We also found out this week that the Microsoft Bot Framework is now being used by 67,000 developers, that's nearly double the 34,000 Facebook reported last month. A gap in the Microsoft-Facebook battle for developers was initially revealed in September, and the gap appears to have grown.
VentureBeat requested an updated number earlier this week but a Facebook spokesperson declined to comment.
New to Microsoft Bot Framework this week: You can now add location and location-based services to a bot, and there's an API to make chatbots better at answering questions.
Finally, on Friday researchers working with Microsoft debuted MS MARCO, a dataset the company is giving away to free in order to greatly improve the ability of a virtual assistant or search engine to answer nuanced questions like a human. Ultimately, Microsoft hopes that MS MARCO can be one of the pieces necessary to achieve artificial general intelligence, that's the ability for a computer to think on its own.
Facebook Messenger and 'M'
Reporting by BuzzFeed News revealed that Facebook Messenger is using its intelligent assistant M in new ways, and there are plans to expand its availability next year. M has been in beta for more than a year now.
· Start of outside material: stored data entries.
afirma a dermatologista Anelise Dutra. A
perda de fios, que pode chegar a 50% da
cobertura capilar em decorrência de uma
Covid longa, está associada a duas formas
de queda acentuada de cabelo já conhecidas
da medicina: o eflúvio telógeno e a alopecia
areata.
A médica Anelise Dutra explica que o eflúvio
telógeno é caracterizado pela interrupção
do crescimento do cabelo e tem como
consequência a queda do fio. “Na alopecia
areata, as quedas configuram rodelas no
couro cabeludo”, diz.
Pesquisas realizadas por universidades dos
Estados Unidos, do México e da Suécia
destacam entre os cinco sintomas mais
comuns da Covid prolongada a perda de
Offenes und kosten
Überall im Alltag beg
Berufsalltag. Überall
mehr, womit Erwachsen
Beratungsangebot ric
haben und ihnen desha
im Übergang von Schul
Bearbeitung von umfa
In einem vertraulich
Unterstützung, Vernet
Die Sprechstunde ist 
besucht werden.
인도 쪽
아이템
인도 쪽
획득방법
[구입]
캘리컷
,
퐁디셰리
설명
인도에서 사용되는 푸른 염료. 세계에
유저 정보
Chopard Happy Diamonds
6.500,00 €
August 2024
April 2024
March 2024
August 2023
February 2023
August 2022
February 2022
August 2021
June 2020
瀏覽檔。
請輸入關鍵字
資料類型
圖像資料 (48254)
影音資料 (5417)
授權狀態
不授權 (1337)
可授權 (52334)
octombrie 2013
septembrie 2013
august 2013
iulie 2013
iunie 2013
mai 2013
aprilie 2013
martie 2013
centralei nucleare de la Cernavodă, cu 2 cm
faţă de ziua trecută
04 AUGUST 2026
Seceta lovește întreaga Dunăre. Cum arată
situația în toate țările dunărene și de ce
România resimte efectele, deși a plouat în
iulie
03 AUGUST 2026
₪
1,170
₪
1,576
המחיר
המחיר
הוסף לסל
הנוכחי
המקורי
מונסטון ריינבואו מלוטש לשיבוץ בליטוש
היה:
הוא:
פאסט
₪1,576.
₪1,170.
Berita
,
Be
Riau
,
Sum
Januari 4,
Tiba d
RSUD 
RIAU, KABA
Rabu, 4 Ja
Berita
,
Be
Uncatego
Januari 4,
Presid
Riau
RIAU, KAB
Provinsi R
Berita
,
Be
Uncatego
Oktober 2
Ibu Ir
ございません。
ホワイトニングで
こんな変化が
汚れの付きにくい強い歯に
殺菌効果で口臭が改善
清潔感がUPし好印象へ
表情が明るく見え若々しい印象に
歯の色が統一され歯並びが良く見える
Called M suggestions, the new feature being tested will offer replies based on the topic of conversation. For example, if your friend asks "Where are you?," M suggestions may automatically suggest that you share a map of your location.
M suggestions could very well be the first Facebook Messenger bot to speak to people in groups, resolving what several developers told VentureBeat was a limiting factor for them when making Messenger bots.
Alexa appears to be far ahead of competition like Facebook, and in the past two weeks has taken steps to launch its first deep learning services, its Lex bot framework, and a new library of thousands of built-in commands to improve the Alexa Skills Kit.
This week Alexa was in the news not because its own actions but because of actions taken by businesses who want Alexa to be a bigger part of what they do.
On Tuesday, Wynn Las Vegas announced plans to put an Amazon Echo inside every one of its hotel rooms. They will be able to control basic things like air conditioning, the lights, and the TV, but in the future Wynn Hotels said its wants to create its own assistant especially for visitors to the hotel and casino.
A day later, the startup OV launched its wireless headphones with Alexa inside. The headphones hit the market just as Apple announced delays in the launch of its AirPods for wireless communication with Siri.